### TASK GOAL
Only those lines in the data below from the line containing "# - Zoom out" through the line containing "pyautogui.scroll(1, 596, 242)", both included, should be restated word for word.

### TASK DATA
Start of Block

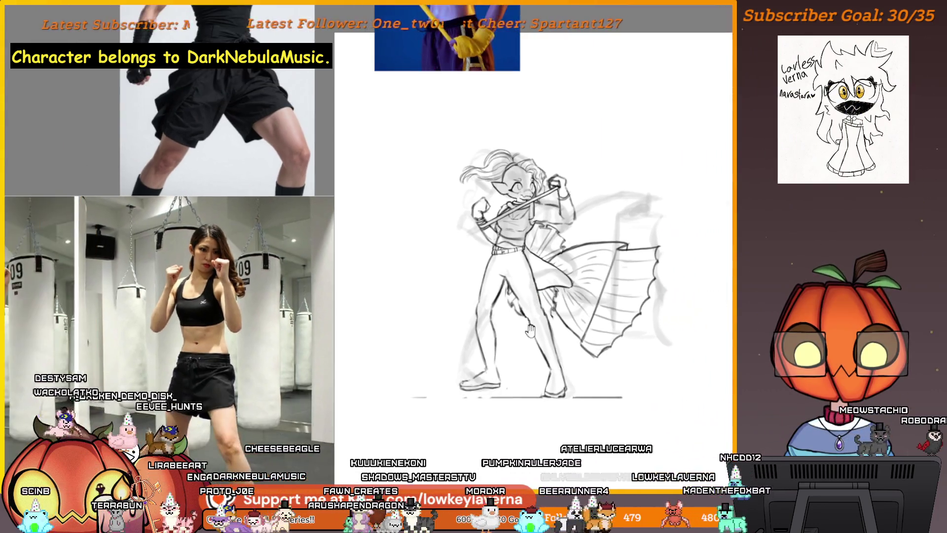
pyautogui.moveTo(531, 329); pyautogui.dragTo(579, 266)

End of Block
Start of Block

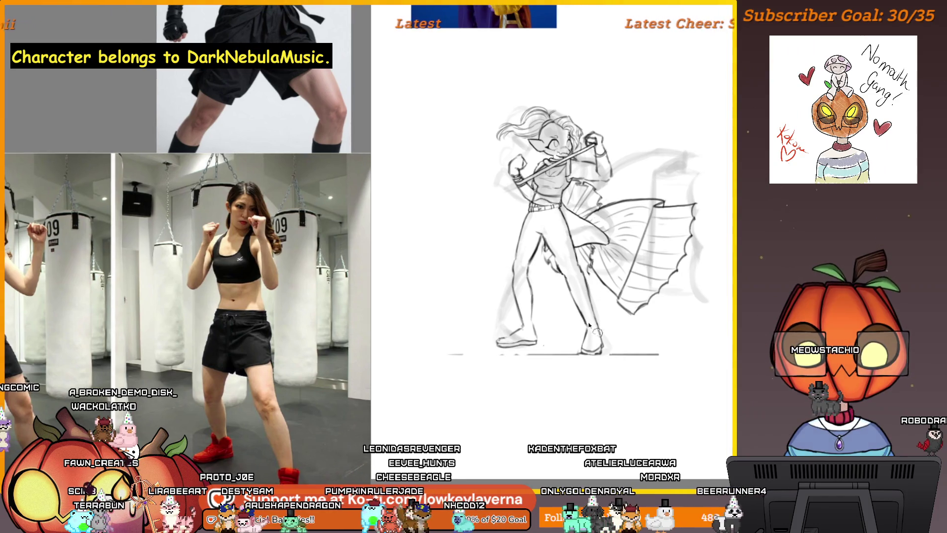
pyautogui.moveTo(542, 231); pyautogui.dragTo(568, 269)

End of Block
Start of Block

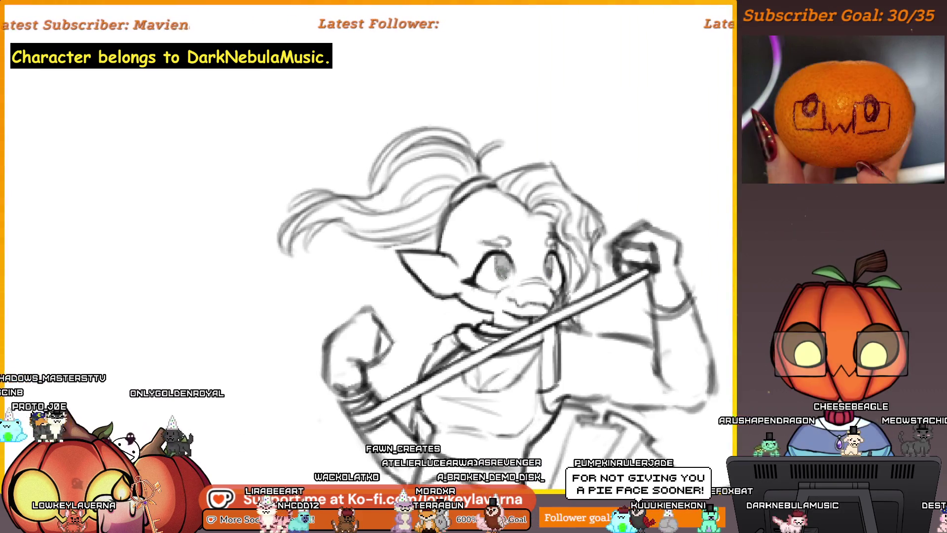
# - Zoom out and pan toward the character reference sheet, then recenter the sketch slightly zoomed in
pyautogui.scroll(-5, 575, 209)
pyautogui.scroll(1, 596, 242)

End of Block

### RESULT
# - Zoom out and pan toward the character reference sheet, then recenter the sketch slightly zoomed in
pyautogui.scroll(-5, 575, 209)
pyautogui.scroll(1, 596, 242)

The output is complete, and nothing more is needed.